### Exercise data
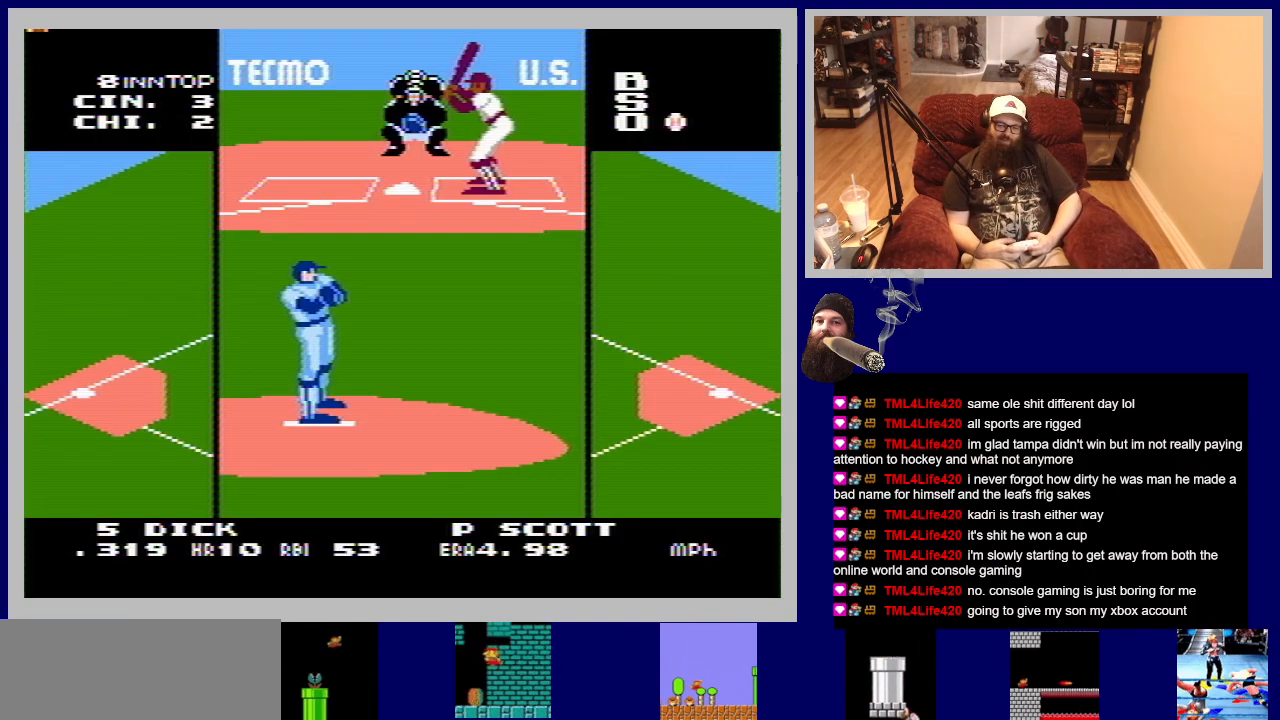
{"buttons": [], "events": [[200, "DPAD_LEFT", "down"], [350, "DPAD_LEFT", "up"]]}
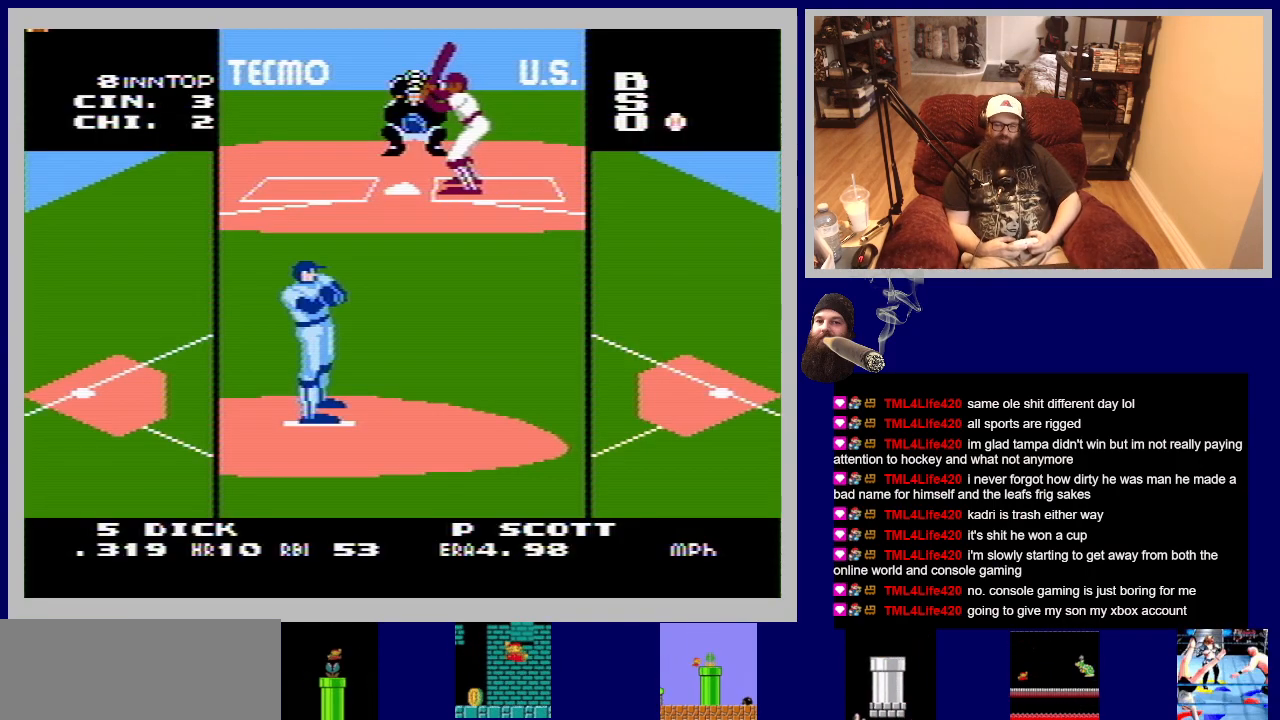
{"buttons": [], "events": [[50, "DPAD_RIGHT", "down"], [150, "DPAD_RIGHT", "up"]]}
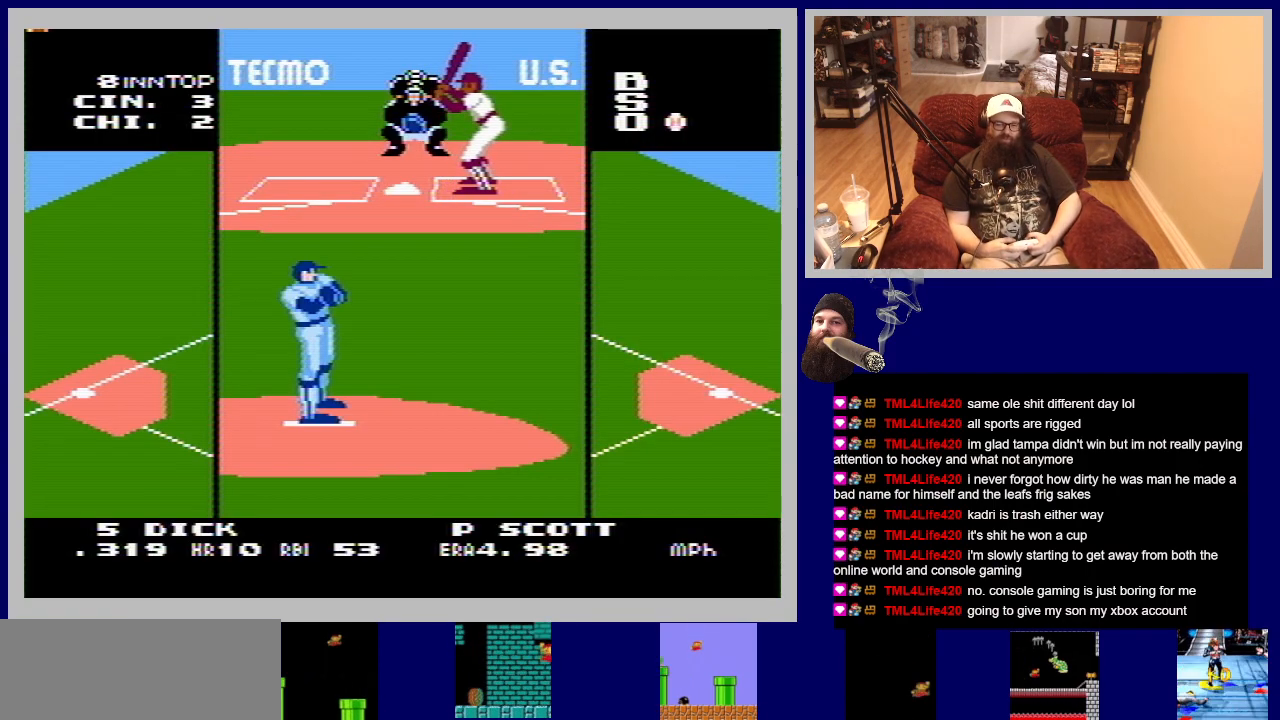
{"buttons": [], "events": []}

### Assignment
Check each line above for the word "down" and copy the ones that have it.

### Exercise result
{"buttons": [], "events": [[200, "DPAD_LEFT", "down"], [350, "DPAD_LEFT", "up"]]}
{"buttons": [], "events": [[50, "DPAD_RIGHT", "down"], [150, "DPAD_RIGHT", "up"]]}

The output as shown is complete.